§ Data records
*** Begin section ***
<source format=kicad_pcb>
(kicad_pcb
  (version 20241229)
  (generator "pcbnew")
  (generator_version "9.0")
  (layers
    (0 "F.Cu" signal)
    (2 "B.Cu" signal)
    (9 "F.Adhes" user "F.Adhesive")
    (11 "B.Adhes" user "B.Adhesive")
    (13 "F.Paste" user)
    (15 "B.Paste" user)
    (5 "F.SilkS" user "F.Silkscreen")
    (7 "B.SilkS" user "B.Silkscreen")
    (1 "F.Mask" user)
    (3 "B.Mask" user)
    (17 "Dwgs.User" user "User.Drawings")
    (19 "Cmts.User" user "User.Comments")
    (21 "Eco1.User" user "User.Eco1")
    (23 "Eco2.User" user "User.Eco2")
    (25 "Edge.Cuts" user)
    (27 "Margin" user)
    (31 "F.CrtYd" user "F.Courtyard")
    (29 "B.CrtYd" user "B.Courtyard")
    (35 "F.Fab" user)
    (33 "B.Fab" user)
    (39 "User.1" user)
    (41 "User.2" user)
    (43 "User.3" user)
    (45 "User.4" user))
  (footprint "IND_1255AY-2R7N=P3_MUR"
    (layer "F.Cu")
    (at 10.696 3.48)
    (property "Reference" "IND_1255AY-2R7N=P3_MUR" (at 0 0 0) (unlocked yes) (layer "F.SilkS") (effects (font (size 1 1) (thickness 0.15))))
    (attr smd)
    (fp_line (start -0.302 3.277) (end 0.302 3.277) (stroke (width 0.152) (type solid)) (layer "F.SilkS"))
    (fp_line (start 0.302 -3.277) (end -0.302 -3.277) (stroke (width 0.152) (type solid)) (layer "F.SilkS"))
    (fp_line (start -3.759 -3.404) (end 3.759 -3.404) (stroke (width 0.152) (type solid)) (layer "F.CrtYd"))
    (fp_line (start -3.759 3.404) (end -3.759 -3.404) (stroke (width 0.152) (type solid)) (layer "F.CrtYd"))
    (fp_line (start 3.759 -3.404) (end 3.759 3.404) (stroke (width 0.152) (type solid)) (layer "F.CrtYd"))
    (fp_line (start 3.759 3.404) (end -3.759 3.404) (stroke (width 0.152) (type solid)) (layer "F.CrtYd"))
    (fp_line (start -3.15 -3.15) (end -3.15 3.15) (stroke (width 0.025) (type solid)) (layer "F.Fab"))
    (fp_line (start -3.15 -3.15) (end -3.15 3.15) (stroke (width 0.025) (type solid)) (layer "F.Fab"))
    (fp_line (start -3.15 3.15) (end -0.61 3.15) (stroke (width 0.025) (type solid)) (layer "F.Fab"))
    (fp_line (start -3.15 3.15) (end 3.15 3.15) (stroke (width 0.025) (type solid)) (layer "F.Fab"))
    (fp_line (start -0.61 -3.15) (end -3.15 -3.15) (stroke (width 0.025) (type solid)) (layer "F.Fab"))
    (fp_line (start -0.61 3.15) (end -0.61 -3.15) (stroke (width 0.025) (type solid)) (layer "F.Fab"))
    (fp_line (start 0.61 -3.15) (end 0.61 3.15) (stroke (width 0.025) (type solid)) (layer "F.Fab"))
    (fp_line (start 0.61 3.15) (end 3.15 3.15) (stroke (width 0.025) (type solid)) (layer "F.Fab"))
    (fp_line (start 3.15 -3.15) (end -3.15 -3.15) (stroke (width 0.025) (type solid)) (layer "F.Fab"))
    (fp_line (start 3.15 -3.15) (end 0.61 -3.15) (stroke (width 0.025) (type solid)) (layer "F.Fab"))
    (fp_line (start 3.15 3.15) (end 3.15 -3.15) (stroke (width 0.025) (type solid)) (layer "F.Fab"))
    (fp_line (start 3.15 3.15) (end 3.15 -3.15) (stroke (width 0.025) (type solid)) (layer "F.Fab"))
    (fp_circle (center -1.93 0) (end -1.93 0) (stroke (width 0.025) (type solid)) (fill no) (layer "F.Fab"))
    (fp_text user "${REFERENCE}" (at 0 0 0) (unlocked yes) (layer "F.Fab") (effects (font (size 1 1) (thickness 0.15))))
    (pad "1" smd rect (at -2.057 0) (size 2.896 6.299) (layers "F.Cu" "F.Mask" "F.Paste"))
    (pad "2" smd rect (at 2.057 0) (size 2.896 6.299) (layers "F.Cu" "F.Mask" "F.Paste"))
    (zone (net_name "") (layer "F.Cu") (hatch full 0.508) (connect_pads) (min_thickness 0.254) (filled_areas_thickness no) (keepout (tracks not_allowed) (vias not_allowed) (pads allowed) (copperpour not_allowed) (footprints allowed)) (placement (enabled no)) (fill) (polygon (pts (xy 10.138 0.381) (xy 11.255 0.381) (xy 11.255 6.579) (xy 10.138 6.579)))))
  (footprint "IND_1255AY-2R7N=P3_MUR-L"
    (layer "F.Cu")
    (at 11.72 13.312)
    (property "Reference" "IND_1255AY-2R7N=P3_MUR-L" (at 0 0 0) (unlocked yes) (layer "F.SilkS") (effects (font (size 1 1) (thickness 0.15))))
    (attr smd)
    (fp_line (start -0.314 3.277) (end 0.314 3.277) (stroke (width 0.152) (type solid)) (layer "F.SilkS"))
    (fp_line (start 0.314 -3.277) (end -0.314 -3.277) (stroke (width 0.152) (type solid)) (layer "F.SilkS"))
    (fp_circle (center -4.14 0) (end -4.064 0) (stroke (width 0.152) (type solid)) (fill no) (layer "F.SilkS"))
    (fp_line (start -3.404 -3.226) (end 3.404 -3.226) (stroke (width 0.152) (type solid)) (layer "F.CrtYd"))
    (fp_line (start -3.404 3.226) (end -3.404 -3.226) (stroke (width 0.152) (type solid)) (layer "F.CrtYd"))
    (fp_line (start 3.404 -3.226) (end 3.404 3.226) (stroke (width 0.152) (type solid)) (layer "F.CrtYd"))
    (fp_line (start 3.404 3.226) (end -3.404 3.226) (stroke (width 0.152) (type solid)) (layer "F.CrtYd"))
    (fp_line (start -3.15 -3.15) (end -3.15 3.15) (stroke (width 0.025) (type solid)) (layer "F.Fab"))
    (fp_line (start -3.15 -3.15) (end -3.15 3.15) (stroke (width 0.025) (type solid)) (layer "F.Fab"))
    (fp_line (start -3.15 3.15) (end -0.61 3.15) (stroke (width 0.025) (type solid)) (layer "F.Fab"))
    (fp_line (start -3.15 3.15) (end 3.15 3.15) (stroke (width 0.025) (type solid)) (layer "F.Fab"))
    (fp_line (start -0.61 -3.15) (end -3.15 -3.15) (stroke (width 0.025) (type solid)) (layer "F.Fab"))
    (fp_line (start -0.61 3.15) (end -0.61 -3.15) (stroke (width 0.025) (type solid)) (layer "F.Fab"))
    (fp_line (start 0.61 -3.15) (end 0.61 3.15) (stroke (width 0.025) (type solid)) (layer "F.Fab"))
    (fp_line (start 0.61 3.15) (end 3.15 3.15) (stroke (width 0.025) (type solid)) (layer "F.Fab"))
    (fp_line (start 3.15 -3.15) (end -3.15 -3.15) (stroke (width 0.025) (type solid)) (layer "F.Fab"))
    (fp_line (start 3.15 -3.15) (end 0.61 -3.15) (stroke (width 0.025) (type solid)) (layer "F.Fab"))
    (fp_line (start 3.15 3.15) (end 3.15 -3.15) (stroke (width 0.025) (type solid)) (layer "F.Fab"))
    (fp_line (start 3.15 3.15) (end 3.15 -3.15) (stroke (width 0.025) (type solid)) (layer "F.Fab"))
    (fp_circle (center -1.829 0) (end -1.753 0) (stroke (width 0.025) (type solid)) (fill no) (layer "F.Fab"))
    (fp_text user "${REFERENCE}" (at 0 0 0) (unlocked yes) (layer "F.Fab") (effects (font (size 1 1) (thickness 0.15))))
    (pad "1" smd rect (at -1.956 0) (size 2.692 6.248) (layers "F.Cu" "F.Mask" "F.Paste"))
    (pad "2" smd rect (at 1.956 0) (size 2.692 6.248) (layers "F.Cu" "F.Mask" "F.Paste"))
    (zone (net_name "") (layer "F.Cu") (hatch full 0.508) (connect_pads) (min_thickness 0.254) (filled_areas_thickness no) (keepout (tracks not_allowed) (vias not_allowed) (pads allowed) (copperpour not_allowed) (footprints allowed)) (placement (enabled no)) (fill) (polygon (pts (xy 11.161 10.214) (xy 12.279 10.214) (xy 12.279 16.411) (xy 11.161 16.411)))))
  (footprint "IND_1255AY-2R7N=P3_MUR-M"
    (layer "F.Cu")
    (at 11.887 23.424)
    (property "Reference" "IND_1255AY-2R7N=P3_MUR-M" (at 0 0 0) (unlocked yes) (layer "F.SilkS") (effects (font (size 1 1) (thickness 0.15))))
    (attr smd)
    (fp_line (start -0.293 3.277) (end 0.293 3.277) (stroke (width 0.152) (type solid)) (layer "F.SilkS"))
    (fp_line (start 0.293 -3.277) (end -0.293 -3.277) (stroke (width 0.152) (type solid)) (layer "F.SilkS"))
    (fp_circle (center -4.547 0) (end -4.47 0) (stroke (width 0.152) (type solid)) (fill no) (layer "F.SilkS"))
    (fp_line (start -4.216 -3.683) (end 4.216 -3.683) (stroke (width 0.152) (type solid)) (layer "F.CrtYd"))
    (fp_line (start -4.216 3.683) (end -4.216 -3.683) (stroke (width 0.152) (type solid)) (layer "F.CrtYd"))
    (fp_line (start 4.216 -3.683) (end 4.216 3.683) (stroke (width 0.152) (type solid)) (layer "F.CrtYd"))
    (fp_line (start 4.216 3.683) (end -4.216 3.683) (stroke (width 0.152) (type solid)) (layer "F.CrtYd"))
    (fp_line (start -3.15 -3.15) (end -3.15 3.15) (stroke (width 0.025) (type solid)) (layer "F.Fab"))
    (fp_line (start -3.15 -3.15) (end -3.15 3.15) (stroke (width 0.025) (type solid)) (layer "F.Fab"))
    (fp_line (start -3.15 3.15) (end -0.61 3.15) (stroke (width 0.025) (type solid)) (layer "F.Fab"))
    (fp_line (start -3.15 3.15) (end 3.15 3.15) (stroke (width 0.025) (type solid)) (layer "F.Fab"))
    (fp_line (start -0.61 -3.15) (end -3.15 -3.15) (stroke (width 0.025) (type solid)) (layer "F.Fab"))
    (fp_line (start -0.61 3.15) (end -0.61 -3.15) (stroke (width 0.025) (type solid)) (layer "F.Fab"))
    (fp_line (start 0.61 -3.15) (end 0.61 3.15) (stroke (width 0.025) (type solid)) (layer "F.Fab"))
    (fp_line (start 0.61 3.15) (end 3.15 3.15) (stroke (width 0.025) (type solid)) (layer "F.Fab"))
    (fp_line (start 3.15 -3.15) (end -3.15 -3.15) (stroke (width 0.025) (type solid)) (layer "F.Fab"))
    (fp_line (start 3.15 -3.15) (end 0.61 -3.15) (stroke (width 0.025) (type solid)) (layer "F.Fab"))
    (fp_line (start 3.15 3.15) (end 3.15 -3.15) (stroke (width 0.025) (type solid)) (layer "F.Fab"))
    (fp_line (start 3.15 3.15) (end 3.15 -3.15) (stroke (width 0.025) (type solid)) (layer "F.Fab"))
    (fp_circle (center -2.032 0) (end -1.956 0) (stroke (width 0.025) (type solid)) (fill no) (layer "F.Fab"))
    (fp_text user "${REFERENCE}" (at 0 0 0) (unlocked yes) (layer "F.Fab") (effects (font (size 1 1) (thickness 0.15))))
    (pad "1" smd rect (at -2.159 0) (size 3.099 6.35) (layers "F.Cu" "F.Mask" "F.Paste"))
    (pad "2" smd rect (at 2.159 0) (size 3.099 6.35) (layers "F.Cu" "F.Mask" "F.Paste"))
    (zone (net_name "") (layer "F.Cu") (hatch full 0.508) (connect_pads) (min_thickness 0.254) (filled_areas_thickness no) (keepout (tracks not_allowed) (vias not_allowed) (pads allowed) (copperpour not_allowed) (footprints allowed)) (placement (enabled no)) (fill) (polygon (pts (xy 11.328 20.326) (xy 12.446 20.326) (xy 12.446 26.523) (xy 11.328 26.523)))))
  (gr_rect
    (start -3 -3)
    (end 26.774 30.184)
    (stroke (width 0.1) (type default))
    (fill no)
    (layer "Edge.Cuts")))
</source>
*** End section ***
§ EXERCISE
Please return a copy of each line in the entries that has the string "Adhesive".

§ FINAL ANSWER
    (9 "F.Adhes" user "F.Adhesive")
    (11 "B.Adhes" user "B.Adhesive")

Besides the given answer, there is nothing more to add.